#### WHAT THE EXERCISE ASKS
Below are lines of data, and only some are wanted. Please repeat exactly those from the line that has "Table 1. Neurocognitive cluster" through the line that has "Table 1. Demographic".

#### Recorded data
▽

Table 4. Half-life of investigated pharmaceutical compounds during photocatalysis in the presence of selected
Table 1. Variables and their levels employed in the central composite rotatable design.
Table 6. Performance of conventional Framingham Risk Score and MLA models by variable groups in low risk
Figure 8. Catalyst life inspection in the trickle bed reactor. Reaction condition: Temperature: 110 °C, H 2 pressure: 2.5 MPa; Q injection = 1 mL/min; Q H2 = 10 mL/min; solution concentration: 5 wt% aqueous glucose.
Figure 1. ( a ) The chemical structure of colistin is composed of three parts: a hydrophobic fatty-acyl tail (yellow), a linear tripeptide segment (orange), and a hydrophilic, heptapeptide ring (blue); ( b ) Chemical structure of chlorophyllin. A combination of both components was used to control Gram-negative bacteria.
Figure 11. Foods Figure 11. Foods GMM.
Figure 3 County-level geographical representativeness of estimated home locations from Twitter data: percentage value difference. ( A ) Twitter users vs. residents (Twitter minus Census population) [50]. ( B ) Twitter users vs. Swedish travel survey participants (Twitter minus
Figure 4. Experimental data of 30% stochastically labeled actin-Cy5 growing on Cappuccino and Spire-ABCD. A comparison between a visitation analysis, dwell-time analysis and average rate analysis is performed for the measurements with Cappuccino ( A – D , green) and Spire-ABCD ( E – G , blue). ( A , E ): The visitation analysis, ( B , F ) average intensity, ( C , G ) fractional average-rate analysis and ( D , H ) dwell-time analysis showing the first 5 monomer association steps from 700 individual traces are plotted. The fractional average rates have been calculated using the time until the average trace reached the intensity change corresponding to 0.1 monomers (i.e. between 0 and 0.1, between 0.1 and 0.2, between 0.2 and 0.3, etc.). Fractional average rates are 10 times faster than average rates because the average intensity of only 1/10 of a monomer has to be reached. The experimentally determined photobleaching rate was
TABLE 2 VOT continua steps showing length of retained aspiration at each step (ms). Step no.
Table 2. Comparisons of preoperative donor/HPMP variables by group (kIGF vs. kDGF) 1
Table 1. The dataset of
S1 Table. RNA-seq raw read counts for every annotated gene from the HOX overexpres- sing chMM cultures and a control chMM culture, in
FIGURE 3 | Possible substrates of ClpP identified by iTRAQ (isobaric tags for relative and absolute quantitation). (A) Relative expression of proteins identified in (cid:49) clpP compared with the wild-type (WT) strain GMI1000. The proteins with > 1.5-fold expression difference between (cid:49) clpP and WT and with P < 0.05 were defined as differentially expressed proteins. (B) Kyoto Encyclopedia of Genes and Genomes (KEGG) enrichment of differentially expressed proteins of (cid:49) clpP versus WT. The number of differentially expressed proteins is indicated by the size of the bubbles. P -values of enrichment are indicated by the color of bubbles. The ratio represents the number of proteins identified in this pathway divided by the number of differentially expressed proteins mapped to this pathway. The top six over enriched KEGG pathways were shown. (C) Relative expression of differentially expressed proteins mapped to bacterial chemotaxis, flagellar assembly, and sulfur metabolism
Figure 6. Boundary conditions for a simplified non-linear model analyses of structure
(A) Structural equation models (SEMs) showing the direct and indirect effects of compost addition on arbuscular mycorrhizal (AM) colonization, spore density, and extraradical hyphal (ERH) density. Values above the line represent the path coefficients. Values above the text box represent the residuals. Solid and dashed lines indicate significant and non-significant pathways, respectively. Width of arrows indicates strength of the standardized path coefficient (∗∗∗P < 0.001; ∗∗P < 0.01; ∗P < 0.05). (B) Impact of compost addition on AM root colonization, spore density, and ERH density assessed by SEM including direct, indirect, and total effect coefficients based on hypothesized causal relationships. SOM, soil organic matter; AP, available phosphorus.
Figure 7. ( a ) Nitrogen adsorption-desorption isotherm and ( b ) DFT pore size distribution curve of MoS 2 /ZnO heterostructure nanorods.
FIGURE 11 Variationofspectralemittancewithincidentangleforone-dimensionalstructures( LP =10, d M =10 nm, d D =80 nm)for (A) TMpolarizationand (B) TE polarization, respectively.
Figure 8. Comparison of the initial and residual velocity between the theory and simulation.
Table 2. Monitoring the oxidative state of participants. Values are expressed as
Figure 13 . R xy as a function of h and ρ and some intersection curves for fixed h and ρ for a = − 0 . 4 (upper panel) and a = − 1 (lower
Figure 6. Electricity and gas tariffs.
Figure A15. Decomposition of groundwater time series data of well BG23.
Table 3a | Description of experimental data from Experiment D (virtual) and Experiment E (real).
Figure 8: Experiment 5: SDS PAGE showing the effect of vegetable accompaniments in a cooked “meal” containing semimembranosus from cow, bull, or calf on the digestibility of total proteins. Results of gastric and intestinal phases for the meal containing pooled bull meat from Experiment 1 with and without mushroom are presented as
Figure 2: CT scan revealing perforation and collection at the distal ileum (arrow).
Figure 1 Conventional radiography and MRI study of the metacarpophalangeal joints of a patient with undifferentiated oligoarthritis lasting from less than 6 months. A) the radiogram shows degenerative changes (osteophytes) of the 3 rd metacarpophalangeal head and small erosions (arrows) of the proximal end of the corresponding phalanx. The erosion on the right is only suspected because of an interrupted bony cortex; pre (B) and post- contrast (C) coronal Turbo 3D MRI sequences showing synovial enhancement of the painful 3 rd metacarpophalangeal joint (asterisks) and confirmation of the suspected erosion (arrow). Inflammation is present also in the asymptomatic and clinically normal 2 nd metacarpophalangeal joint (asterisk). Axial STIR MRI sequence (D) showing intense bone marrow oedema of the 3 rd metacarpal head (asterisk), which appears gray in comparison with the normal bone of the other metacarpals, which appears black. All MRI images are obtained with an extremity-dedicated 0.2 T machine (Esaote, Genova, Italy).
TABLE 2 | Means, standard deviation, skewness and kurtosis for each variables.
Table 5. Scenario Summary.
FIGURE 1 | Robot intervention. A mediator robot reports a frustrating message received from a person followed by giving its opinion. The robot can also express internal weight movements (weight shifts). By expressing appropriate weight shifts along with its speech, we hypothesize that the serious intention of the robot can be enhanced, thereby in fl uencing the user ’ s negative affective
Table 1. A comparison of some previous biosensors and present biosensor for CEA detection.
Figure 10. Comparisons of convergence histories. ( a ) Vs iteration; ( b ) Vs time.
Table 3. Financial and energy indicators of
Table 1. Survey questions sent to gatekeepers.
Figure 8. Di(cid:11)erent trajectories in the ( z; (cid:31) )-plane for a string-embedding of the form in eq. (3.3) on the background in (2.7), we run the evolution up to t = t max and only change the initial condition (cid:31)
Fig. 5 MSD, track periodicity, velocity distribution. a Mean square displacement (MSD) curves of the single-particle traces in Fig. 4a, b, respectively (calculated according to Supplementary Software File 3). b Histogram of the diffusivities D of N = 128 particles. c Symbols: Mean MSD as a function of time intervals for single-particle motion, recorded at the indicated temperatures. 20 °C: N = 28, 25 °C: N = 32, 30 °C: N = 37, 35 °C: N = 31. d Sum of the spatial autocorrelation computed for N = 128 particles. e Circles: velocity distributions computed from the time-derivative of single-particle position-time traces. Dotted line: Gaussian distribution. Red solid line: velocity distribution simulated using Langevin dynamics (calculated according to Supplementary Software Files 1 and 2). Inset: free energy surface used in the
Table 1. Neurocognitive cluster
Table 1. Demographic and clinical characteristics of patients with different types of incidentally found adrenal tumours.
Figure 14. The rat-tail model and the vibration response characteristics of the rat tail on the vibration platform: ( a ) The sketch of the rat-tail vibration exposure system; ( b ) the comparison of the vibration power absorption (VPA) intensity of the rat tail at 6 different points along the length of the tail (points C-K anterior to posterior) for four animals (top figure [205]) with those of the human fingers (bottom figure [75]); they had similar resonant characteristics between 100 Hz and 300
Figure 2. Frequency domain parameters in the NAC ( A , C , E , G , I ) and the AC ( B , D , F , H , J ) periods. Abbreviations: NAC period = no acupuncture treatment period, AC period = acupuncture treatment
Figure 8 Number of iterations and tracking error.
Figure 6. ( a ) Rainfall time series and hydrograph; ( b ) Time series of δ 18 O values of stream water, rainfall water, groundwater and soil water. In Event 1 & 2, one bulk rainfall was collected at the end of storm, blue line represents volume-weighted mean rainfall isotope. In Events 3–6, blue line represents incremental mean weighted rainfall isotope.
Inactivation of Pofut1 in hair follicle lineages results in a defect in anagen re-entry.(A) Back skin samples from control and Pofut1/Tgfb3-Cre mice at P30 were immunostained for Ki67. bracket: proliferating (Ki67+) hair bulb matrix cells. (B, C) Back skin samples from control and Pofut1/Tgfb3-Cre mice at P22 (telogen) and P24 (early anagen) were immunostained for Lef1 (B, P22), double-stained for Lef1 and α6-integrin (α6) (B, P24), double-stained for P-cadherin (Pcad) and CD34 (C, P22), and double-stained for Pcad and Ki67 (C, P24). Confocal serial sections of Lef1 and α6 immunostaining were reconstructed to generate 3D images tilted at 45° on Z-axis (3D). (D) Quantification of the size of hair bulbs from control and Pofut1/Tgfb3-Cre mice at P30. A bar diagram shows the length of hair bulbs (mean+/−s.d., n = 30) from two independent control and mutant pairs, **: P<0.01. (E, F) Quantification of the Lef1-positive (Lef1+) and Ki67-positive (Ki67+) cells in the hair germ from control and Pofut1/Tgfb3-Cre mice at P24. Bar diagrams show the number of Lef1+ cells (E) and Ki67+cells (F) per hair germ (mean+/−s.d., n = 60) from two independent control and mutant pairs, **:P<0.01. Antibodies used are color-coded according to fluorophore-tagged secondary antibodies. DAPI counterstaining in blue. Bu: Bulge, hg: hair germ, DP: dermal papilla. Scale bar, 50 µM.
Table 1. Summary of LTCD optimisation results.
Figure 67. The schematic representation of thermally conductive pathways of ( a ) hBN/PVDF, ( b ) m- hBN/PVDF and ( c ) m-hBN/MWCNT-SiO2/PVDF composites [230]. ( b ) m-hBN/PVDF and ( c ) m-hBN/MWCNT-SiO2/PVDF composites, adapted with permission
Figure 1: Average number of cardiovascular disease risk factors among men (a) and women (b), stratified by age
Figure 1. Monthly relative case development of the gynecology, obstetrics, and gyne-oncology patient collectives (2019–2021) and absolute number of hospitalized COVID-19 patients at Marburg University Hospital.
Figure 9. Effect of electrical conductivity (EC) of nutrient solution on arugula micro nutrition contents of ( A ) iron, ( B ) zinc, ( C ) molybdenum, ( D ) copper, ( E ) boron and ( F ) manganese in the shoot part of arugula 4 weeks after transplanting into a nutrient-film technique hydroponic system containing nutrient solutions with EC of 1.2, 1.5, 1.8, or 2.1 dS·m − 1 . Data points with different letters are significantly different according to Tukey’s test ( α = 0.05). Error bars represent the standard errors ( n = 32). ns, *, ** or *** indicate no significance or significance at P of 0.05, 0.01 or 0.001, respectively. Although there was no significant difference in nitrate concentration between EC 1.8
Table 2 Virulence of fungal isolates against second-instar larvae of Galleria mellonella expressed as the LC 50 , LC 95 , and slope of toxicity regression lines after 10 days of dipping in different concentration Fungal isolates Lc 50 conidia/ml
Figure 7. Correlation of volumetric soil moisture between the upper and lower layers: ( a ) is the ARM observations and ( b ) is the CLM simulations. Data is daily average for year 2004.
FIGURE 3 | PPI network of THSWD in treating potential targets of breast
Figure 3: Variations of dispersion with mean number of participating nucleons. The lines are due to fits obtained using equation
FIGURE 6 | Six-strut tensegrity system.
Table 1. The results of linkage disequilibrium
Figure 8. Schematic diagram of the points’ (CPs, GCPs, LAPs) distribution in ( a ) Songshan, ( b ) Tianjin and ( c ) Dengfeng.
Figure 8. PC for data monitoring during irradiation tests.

△

#### RESPONSE TO THIS TASK
Table 1. Neurocognitive cluster
Table 1. Demographic and clinical characteristics of patients with different types of incidentally found adrenal tumours.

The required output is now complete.